Aim: Please copy the listing again, starting with the line that contains "frame.jpg --sample-output 11h06" and continuing through the end, with "stdout" replaced by "result" throughout and everything else left unchanged. Leave the pictures out of your answer.

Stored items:
○ ○ ○ ○ ○ ○ ○
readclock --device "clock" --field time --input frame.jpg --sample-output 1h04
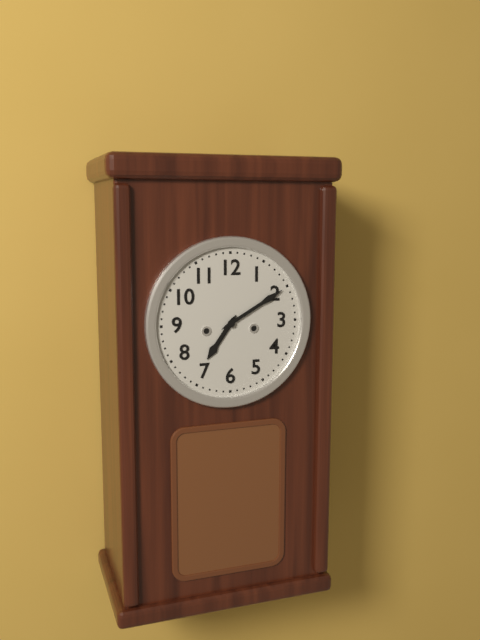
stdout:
7h10
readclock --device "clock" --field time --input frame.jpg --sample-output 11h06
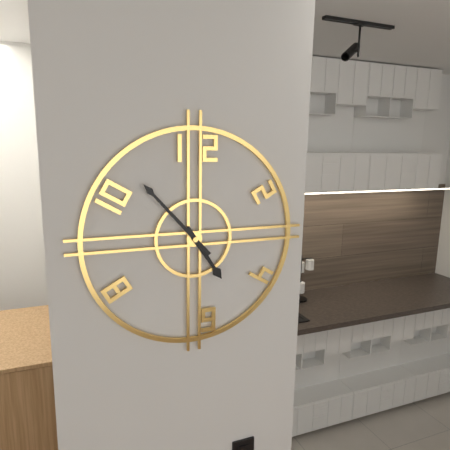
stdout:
4h53
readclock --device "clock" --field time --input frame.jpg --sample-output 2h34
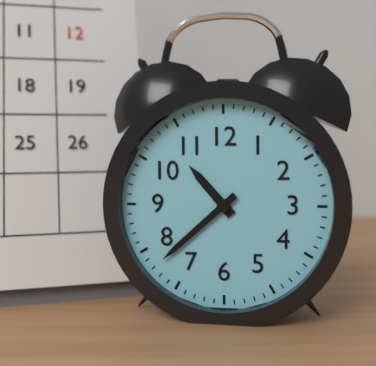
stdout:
10h38
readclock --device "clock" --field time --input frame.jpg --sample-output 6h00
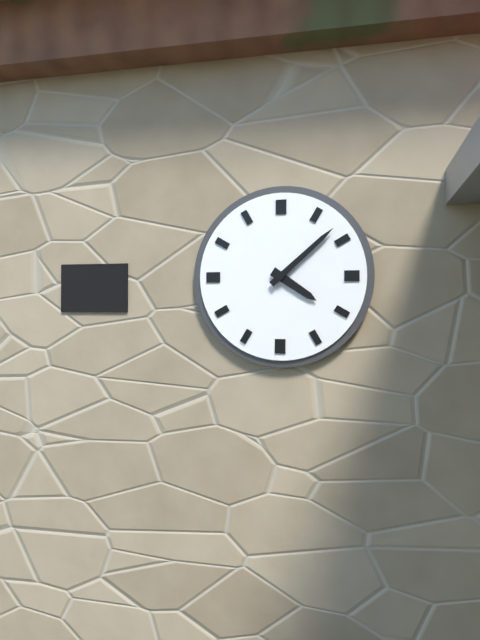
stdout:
4h08
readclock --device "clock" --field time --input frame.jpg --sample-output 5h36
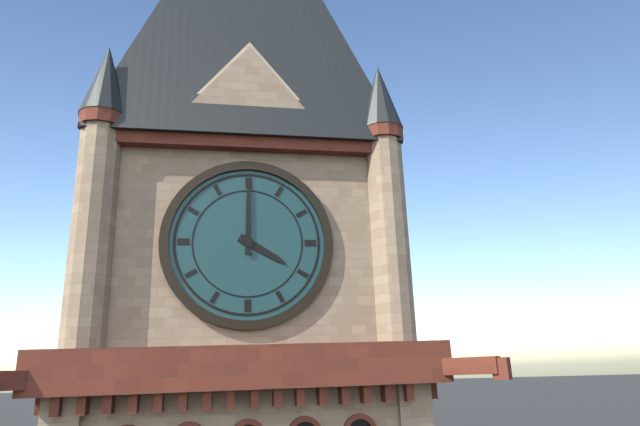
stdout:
4h00
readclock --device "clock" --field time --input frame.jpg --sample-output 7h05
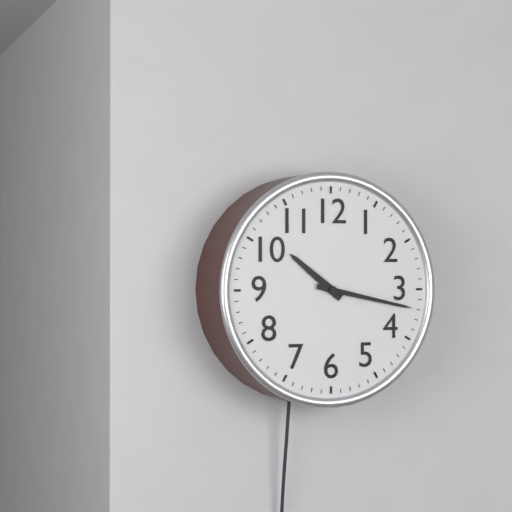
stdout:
10h17
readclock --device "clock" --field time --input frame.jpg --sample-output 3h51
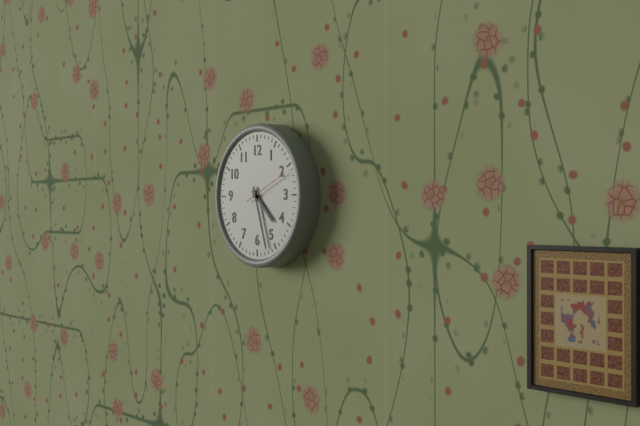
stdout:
4h27
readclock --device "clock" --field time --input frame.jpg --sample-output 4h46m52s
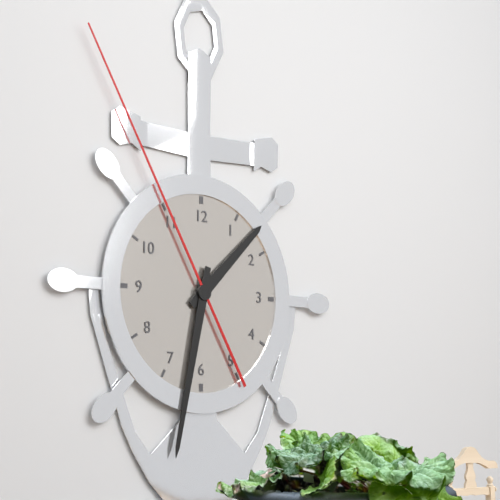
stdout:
1h32m55s
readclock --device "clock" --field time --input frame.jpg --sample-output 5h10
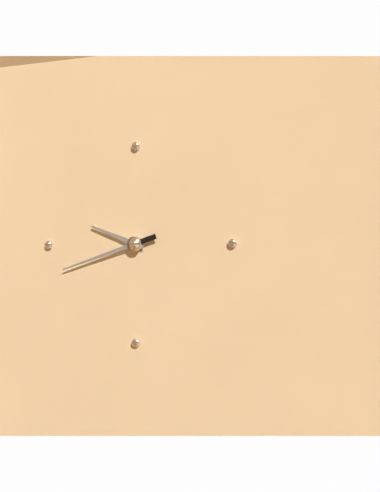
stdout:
○ ○ ○ ○ ○ ○ ○
Answer below:
readclock --device "clock" --field time --input frame.jpg --sample-output 11h06
result:
4h53
readclock --device "clock" --field time --input frame.jpg --sample-output 2h34
result:
10h38
readclock --device "clock" --field time --input frame.jpg --sample-output 6h00
result:
4h08
readclock --device "clock" --field time --input frame.jpg --sample-output 5h36
result:
4h00
readclock --device "clock" --field time --input frame.jpg --sample-output 7h05
result:
10h17
readclock --device "clock" --field time --input frame.jpg --sample-output 3h51
result:
4h27
readclock --device "clock" --field time --input frame.jpg --sample-output 4h46m52s
result:
1h32m55s
readclock --device "clock" --field time --input frame.jpg --sample-output 5h10
result:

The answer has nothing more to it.